Surplomber les siècles : un premier regard
1. Biblia latina dite « Bible de Gutenberg » ou « Bible à 42 lignes »
[Mayence : Johannes Gutenberg, Johannes Fust, vers 1455]
Un cahier de 10 feuillets
Considérée comme le premier livre imprimé en Occident, la Bible dite « de Gutenberg » ou « à 42 lignes » présente le texte de la Vulgate, la traduction latine de la Bible par saint Jérôme (vers 345-420), qui fit référence tout au long du Moyen Age. La mise en page de ce premier incunable reproduit, à s’y méprendre, celle du livre manuscrit : disposition du texte sur deux colonnes, utilisation de caractères gothiques et emploi d’abréviations, impression des intitulés en rouge, initiales peintes. La seule différence importante tient à la justification parfaite du texte à droite, qui ne pouvait être obtenue dans les manuscrits.
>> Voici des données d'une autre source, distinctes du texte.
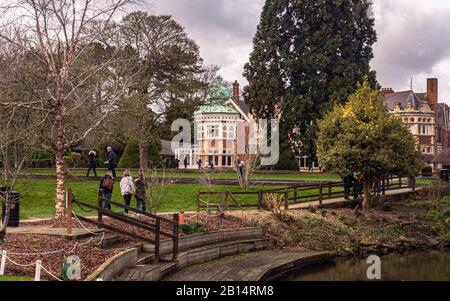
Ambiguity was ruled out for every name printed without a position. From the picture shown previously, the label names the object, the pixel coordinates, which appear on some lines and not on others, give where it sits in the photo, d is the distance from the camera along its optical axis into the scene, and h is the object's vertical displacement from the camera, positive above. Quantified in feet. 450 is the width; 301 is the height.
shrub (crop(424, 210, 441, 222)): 92.98 -7.80
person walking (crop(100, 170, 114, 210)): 67.43 -2.49
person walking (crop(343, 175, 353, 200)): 95.66 -3.19
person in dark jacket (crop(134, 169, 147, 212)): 68.23 -3.11
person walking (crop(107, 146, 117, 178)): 93.65 +0.58
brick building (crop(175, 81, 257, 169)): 213.66 +10.11
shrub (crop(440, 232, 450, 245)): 83.97 -10.20
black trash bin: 57.00 -4.79
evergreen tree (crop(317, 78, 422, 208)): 89.66 +3.50
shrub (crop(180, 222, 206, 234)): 60.75 -6.52
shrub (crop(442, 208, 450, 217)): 94.24 -7.31
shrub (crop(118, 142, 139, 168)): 159.74 +1.56
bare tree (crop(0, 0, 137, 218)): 60.13 +11.47
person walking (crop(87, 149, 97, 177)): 108.79 +0.46
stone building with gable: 257.75 +23.24
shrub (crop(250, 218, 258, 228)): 70.55 -6.89
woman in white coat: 68.64 -2.75
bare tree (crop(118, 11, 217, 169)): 146.82 +23.97
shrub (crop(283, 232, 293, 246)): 70.95 -8.85
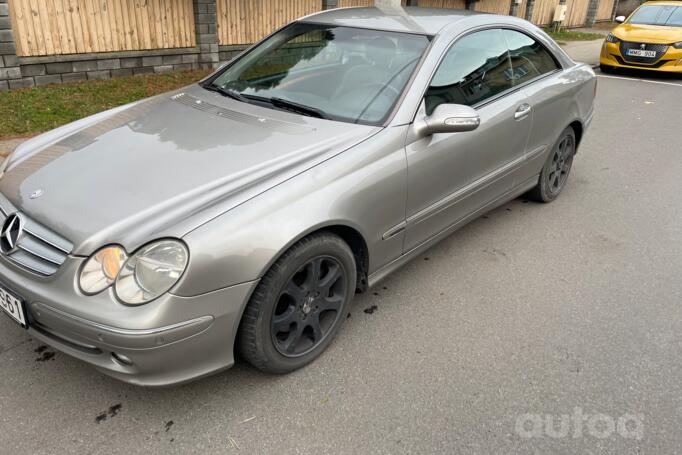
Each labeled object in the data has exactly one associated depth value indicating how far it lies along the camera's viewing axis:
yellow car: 10.80
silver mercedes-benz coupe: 2.21
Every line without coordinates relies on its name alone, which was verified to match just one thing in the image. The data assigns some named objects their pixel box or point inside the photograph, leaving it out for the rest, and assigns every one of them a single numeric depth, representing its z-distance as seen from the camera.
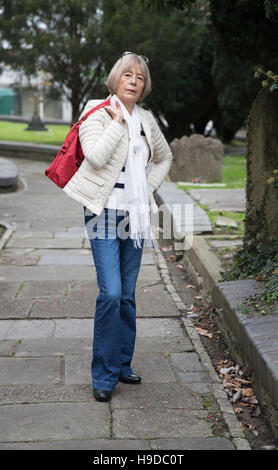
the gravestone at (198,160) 13.57
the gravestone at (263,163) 5.56
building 71.38
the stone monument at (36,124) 38.12
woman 3.64
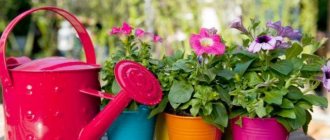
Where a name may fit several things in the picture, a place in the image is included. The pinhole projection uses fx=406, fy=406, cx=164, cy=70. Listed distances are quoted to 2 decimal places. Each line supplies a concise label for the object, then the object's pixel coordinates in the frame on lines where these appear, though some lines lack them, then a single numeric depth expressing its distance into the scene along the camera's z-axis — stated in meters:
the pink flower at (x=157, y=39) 0.90
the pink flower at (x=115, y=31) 0.85
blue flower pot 0.83
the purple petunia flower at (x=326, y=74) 0.75
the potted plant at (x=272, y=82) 0.75
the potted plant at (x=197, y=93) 0.75
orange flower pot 0.78
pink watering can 0.73
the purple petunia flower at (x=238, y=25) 0.79
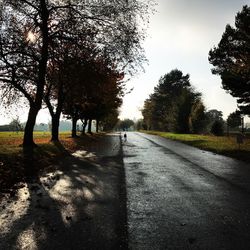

Ce cahier est issu d’un exemplaire aujourd’hui conservé à Mons (Belgique). Ses sept premières pages comportent 40 lignes, les suivantes 42. Il fait donc partie des premiers cahiers imprimés par Gutenberg qui augmenta rapidement le nombre de lignes par page pour économiser le papier – la dépense alors la plus importante pour la production d’un livre. Ce changement n’eut toutefois pas de conséquence sur la surface imprimée. En réduisant le corps des caractères, l’imprimeur conserva en effet la même hauteur de texte.
Pour aller plus loin
- CUNNAC, Sandrine. « Les tribulations d’une Bible à 42 lignes ». Gryphe, n° 25, 2015. p. 39-45. Revue consultable à la bibliothèque.
- Interview d’Alexis Jenni, écrivain, lauréat du prix Goncourt 2011, au sujet de ce cahier de la Bible de Gutenberg, qui appartint à son grand-père.
- « Naissance de l’imprimerie » sur le site internet L’aventure du livre, réalisé par la Bibliothèque nationale de France.
2. [Biblia latina]
Milieu ou troisième quart du XIIIe siècle
Manuscrit sur parchemin de 483 feuillets
Ouvertes au même passage – le début du deuxième livre des Chroniques –, cette bible manuscrite du XIIIe siècle et les deux bibles imprimées présentées à la suite permettent de mesurer l’évolution de la mise en page tout autant que ses permanences. Les trois ouvrages ont en commun la densité du texte, sa disposition sur deux colonnes, la présence de titres courants et de repères en marge, l’identification des débuts de livres et de chapitres par des lettrines.
Copié en caractères gothiques, ce manuscrit utilise de nombreuses abréviations et une ponctuation composée de points et de comma ressemblant à des points virgules inversés. Les incipit (ici commence…) et explicit (ici finit…) – tels ceux qui figurent au bas de la page de gauche – sont rubriqués et chaque livre débute par une initiale historiée aux couleurs éclatantes.
Des éléments de décor du manuscrit sont consultables dans Numelyo et dans la Bibliothèque virtuelle des manuscrits médiévaux.
3. Biblia cu[m] concordantiis ueteris et noui testame[n]ti…
Strasbourg : [Johann Grüninger], 1497
In-folio de 492 feuillets non chiffrés
Imprimé quarante ans après la Bible de Gutenberg, cet incunable conserve une mise en page très proche du manuscrit, comme en témoignent les caractères gothiques et la permanence des abréviations. On retrouve les mêmes signes de ponctuation que dans le manuscrit qui précède, les comma prenant ici la forme de nos deux-points modernes. Les lettres d’attente imprimées sont là pour guider le rubricateur : dans cet exemplaire, celui-ci a réalisé de simples initiales peintes en rouge et des pieds de mouche. À ce stade, le livre imprimé n’a pas encore acquis une autonomie complète par rapport au modèle manuscrit.
4. La Bible en Françoys, Qui est toute la saincte Escriture…
Lyon : imprimé par Nicolas Bacquenois et Jean Pidié pour eux-mêmes, Thibaut Payen et Guillaume Rouillé, 1547
In-folio de 12 feuillets non chiffrés, 260, 46, 75 feuillets chiffrés et 3 feuillets non chiffrés
Dans les années 1530-1540, la page imprimée trouve sa forme aboutie qui ne varie plus qu’à la marge au cours des siècles suivants. Plus aérée grâce à l’insertion d’espaces autour des titres, cette bible en français ne comporte plus aucun élément manuscrit. Les bois gravés et les lettrines imprimées en noir et blanc ont remplacé les initiales de couleurs. Plus complexe, la typographie joue sur les fontes (italique et romain) et les tailles de caractères. Composée de points, de virgules et de deux-points, la ponctuation se révèle à la fois plus riche et plus moderne.